Situation A five week old infant admitted to a tertiary paediatric hospital with coryzal symptoms on a background of Edwards Syndrome (Trisomy 18) and congenital cardiac disease. Despite her grave prognosis, she was intubated and ventilated. She spent many months in hospital, eventually having surgical repair of her cardiac defect which had little or no effect on her clinical condition. She was discharged to a children’s hospice after seven months in our hospital (with short periods at home and her local hospital), at the age of eight months, for end of life care. As pharmacists actively involved in her care, but with limited input to her ethical situation, we suffered moral distress.

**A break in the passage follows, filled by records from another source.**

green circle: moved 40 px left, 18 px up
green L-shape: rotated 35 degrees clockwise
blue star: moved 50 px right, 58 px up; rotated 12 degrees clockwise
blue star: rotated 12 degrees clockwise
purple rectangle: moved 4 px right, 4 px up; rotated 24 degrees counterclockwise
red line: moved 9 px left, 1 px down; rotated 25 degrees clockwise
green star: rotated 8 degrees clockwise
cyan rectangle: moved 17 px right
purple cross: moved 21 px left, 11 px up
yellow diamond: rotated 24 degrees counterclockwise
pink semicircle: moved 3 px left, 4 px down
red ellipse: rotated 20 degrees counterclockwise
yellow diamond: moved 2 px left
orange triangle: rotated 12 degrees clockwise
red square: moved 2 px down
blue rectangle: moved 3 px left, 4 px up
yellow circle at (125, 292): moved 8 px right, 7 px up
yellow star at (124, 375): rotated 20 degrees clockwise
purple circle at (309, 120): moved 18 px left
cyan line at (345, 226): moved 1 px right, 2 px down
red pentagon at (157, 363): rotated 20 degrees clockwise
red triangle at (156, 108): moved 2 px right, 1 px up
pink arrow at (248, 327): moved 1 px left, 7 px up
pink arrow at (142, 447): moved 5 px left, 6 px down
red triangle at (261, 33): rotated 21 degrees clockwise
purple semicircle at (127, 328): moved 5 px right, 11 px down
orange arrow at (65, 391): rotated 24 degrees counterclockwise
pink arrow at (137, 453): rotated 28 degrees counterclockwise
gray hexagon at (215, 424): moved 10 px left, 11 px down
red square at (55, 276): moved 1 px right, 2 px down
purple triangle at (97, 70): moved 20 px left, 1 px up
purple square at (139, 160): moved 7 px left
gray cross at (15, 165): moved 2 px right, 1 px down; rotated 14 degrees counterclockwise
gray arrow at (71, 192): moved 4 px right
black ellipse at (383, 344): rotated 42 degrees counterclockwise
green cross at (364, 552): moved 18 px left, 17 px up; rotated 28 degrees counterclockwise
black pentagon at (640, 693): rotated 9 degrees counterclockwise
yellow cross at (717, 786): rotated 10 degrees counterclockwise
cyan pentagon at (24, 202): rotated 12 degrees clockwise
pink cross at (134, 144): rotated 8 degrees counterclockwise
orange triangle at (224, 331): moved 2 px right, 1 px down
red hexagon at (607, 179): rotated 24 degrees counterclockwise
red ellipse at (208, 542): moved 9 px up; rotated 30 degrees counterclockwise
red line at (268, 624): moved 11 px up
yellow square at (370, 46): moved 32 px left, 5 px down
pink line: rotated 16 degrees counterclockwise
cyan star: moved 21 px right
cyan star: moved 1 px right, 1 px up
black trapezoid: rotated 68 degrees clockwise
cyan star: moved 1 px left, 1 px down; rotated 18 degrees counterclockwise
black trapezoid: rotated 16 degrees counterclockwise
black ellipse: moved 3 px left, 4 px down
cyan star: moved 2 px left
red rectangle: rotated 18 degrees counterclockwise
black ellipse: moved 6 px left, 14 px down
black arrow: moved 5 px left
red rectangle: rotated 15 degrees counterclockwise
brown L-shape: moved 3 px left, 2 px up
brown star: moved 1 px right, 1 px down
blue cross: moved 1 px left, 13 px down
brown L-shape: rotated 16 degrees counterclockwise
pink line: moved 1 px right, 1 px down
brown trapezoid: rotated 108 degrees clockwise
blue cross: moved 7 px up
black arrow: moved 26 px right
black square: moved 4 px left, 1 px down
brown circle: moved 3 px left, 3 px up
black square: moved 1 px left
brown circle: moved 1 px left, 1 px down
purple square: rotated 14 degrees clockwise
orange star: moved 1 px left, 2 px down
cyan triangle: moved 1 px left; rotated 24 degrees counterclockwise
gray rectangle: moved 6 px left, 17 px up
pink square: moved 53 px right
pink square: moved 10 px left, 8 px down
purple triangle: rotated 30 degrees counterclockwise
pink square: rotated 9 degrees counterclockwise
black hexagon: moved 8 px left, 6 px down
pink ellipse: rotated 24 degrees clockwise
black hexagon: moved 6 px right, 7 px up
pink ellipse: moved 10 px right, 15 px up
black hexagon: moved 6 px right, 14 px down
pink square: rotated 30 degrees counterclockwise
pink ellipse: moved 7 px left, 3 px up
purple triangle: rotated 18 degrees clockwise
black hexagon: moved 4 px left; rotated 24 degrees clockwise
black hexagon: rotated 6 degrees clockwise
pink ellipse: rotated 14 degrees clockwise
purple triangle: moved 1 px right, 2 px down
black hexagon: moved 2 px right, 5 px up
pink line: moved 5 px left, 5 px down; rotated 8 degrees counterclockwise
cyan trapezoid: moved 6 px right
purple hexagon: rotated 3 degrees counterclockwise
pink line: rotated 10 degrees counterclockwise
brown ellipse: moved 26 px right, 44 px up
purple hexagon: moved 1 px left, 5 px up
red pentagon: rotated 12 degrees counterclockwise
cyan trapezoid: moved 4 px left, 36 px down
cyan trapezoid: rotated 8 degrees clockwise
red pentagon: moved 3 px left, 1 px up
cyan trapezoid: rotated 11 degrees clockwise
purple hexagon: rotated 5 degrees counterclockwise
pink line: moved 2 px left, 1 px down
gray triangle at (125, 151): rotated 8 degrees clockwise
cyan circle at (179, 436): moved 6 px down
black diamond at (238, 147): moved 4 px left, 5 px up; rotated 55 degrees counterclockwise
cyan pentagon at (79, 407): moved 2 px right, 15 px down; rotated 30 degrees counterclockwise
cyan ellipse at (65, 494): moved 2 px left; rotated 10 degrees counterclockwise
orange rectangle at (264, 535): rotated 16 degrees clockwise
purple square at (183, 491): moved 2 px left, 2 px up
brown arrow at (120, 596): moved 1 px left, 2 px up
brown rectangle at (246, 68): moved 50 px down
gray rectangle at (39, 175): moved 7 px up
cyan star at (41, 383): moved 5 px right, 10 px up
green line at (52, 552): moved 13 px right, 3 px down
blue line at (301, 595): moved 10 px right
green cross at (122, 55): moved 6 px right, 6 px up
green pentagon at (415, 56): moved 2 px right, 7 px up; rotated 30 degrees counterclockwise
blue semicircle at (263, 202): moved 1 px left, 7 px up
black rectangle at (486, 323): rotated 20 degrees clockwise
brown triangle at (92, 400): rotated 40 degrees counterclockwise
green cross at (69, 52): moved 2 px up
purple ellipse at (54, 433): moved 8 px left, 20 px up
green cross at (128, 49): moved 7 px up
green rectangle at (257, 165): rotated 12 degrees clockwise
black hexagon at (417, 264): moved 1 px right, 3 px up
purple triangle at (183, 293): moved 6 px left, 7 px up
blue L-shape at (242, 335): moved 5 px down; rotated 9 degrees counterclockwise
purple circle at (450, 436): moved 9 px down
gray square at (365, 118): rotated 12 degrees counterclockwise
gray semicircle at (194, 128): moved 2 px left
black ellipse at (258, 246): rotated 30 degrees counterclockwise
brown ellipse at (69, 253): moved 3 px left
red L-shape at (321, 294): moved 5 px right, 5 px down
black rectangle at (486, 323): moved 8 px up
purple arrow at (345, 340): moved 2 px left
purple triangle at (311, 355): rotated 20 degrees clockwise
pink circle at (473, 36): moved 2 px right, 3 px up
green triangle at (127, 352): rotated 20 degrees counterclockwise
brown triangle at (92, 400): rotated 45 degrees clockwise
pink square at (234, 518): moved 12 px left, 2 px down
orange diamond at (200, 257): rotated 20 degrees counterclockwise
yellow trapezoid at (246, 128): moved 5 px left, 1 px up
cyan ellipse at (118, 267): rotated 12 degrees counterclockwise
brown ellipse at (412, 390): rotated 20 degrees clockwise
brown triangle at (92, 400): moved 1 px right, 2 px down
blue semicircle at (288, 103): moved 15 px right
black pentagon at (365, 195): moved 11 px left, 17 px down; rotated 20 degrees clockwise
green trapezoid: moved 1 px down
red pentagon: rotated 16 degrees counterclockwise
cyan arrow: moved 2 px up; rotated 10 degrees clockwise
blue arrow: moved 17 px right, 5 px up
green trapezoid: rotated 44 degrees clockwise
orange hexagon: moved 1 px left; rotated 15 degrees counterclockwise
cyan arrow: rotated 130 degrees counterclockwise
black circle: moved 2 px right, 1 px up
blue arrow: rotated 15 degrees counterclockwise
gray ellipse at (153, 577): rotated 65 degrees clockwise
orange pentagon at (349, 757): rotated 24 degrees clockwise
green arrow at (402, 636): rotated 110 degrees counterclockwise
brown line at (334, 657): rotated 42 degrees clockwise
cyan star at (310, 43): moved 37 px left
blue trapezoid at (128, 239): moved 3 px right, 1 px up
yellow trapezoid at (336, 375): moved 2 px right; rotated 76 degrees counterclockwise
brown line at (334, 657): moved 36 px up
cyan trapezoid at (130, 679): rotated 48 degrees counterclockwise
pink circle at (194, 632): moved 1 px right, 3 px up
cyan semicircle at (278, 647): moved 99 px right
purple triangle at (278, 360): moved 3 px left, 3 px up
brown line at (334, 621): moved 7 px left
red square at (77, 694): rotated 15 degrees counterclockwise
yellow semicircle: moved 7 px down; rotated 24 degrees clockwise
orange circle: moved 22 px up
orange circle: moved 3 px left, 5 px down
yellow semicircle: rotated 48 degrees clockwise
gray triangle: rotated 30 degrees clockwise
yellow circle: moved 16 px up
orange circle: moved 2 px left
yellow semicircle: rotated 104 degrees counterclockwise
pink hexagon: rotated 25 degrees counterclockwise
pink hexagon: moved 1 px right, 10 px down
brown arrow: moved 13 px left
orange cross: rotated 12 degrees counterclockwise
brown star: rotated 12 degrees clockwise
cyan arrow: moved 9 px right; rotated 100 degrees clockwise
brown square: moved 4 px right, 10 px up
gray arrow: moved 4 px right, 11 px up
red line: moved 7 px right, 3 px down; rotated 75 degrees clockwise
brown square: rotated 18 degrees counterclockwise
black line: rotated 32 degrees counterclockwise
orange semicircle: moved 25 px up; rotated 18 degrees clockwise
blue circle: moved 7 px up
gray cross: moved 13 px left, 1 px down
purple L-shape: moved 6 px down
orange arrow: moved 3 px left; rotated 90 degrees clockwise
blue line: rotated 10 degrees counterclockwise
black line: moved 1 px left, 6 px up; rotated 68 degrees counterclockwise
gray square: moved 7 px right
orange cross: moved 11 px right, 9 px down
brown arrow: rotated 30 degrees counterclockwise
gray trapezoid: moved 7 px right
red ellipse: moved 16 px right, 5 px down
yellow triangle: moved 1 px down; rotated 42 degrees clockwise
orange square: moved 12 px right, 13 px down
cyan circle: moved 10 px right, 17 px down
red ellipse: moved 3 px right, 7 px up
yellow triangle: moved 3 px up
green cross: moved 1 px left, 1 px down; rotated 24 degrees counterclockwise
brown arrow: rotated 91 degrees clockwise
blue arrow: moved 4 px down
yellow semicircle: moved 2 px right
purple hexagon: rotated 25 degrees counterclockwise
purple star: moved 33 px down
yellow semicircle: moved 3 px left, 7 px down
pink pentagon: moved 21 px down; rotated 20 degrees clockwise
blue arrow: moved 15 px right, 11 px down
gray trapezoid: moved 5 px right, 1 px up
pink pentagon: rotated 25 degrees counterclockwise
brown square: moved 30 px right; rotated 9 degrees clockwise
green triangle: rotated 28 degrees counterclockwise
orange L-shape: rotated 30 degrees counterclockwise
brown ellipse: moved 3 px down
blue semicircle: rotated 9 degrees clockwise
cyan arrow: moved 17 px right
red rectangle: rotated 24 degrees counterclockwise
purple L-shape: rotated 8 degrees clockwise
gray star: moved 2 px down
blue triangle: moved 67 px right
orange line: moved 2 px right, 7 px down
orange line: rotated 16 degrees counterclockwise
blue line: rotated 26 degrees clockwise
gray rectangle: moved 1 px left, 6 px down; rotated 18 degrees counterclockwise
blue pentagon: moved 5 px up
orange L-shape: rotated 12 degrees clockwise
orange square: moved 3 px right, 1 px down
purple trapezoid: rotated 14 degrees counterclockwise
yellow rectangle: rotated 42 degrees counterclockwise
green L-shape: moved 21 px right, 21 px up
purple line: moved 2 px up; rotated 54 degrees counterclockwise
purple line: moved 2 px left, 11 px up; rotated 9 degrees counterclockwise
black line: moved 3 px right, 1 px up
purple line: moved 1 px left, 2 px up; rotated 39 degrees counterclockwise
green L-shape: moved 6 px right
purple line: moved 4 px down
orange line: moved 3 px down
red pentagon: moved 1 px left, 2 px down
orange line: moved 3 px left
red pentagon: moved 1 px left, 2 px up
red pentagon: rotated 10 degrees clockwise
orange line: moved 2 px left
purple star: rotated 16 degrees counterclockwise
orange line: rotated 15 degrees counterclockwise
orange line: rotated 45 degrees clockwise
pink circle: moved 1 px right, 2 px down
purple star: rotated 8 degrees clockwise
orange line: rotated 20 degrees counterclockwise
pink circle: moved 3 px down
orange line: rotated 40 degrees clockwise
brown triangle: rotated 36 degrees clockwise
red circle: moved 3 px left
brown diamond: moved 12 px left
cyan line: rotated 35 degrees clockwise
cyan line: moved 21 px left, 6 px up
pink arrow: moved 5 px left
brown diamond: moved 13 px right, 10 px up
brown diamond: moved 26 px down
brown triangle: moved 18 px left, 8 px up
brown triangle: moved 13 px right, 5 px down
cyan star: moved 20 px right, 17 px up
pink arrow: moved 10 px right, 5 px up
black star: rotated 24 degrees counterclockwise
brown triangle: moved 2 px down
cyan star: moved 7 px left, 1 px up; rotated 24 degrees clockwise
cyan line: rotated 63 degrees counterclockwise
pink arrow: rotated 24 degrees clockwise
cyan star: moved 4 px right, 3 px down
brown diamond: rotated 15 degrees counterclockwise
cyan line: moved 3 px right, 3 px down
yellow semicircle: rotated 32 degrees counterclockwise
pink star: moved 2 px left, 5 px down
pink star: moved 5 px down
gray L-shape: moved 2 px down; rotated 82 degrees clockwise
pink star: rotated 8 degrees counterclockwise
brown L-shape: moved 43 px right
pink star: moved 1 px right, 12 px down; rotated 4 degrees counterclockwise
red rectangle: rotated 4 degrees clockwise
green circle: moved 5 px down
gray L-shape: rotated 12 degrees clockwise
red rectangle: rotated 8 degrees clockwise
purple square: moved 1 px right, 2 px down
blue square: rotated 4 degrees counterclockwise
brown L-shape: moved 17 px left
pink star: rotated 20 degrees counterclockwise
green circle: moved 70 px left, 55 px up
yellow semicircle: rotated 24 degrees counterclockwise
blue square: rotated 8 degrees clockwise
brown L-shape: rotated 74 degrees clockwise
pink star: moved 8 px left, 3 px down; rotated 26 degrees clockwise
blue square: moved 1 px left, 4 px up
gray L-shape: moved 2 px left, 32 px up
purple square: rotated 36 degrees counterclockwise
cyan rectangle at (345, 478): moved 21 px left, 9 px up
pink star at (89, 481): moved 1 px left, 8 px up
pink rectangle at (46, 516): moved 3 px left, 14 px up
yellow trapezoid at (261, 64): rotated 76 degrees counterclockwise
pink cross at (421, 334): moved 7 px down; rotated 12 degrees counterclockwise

Background Edwards Syndrome is a rare genetic condition which occurs in 1 in 5000 live births. Infants are severely disabled. Accurate figures for miscarried or terminated pregnancies are not available. Only 8% of babies survive beyond one year unless they have a less severe form (mosaic or partial).1 Our patient had a post-natal diagnosis and her parents were determined that she be given every opportunity that would be offered to a non-Edwards child. We are three pharmacists who work in paediatric intensive care and paediatric cardiology. We were actively involved in the care of this patient and her family for several months. Although we work closely with the multidisciplinary team, we were not included in discussions about appropriateness of interventions. We were however, expected to speak to her parents about medicines on a regular basis, including during a very difficult and prolonged wean of sedation which was causing physical distress to the patient and her parents.
Outcome Being involved in interventions which are unlikely to improve or extend a patient’s life is difficult, but especially so when you have had little or no influence on the original decision. The eventual outcome was exactly as predicted on admission: she was discharged to a hospice and expected to deteriorate slowly. Her discharge was written by one of the PICU pharmacists and her parents were counselled by another, so we were involved until the end of her admission.
Discussion As a pharmacy team, we only have each other to talk to: our distress cannot compare to that of medical or nursing staff who are more closely involved in the patient. We are limited in what we can discuss outside of work due to patient confidentiality. With the relatively recent introduction of pharmacist independent prescribing in our PICU and cardiology wards, we are often asked to prescribe outwith our comfort zone and are able to refuse. As our prescribing roles become more embedded, our comfort zone will expand and we will be expected to prescribe in morally ambiguous situations such as this one. Studies have shown that community pharmacists are prone to moral distress,2 as they work in a highly regulated profession and their actions are often bound by laws and contracts over which they have little control, and in hospital we suffer the same fate.3
Wu J, Springett A, Morris JK. Survival of trisomy 18 (Edwards syndrome) and trisomy 13 (Patau Syndrome) in England and Wales: 2004–2011. Am J Med Genet Part A 2013;161A:2512–2518.
Astbury JL, Gallagher CT, O’Neill RC. The issue of moral distress in community pharmacy practice: background and research agenda. International Journal of Pharmacy Practice 2015;23(5);361–6.
Prentice T, Janvier A, Gillam L, et al. Moral distress within neonatal and paediatric intensive care units: a systematic review. Archives of Disease in Childhood 2016;1012(8):701–8.